Roman Republic[edit]

  • An embassy is sent by the Latin peoples to the Roman Senate asking for the formation of a single republic between Rome and Latium, in which both parties would be considered to be equal. As Rome considers that it is the leader of the Latin League, it refuses to treat the Latin people as being equal politically, or to have Latin people in the Roman Senate. With Rome's refusal of the proposal, the Latin War begins. The Latins fight with the Campanians, while Rome joins the Samnites to attack the Latins. Only the Laurentes in Latium and the equites of Campania remain with the Romans, who, for their part, find support among the Paeligni.

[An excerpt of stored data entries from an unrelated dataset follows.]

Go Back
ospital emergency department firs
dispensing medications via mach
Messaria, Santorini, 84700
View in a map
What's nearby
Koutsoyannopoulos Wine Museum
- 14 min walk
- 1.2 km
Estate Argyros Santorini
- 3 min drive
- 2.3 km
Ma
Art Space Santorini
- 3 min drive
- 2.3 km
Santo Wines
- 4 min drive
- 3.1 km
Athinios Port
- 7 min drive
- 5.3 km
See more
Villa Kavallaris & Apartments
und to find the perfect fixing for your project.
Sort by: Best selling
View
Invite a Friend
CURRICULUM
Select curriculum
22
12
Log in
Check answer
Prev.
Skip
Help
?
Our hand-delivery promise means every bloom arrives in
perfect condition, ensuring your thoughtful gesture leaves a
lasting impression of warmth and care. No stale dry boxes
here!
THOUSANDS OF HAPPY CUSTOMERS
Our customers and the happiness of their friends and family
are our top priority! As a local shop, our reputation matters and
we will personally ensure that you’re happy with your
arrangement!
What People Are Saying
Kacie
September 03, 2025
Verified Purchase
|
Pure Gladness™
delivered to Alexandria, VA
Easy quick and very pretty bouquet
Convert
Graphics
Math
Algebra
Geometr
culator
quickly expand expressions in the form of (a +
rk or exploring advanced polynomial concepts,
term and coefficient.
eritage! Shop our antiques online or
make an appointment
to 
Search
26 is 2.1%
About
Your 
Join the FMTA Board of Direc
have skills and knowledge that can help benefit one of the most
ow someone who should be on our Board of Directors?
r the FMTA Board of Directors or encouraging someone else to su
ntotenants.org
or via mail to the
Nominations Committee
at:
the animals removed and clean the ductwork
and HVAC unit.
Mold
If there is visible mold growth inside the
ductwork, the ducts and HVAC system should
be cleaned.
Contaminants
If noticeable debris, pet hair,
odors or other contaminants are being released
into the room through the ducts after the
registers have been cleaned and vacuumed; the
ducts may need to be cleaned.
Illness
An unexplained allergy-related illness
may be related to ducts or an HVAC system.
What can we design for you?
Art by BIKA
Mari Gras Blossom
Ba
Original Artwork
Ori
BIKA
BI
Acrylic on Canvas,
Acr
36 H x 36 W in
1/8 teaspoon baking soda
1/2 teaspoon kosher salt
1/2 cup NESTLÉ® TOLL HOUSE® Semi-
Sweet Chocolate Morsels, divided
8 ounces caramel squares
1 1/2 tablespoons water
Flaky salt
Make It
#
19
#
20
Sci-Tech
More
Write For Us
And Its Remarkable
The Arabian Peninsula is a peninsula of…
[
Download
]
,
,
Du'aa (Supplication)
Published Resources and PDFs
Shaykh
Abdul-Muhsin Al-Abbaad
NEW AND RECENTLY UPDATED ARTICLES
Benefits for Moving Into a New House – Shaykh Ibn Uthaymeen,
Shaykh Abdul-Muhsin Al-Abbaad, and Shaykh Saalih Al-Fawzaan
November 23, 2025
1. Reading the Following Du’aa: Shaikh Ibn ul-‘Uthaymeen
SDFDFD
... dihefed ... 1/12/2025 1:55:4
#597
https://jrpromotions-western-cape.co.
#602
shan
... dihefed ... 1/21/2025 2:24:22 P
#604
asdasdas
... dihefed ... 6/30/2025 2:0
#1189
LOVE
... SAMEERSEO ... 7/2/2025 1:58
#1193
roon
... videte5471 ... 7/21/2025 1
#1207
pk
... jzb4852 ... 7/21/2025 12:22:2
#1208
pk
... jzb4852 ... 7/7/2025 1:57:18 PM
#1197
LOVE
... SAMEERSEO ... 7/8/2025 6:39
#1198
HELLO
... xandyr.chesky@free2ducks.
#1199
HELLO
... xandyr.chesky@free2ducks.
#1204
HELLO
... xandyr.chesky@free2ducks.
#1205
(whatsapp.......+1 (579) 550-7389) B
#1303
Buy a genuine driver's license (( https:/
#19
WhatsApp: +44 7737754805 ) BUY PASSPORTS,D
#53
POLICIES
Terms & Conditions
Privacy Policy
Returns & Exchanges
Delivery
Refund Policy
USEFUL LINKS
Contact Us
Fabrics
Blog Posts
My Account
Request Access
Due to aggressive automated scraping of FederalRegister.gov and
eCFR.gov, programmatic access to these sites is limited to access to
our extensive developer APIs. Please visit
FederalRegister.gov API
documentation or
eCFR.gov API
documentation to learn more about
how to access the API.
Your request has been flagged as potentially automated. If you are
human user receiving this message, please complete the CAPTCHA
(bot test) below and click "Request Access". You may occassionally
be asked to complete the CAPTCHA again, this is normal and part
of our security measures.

  • The Roman-Samnite army under consuls Publius Decius Mus and Titus Manlius Torquatus attack and defeat the Latins and Campanians near Mount Vesuvius in the Battle of Vesuvius.
  • The Romans succeed in detaching the Campanians from their alliance with the Latins (through their fear of the Samnites) and induce them to make a separate peace. Three Campanian cities, including Capua and Cumae, are granted Roman citizenship and thus become part of the Roman state. The Roman state now extends to the Bay of Naples.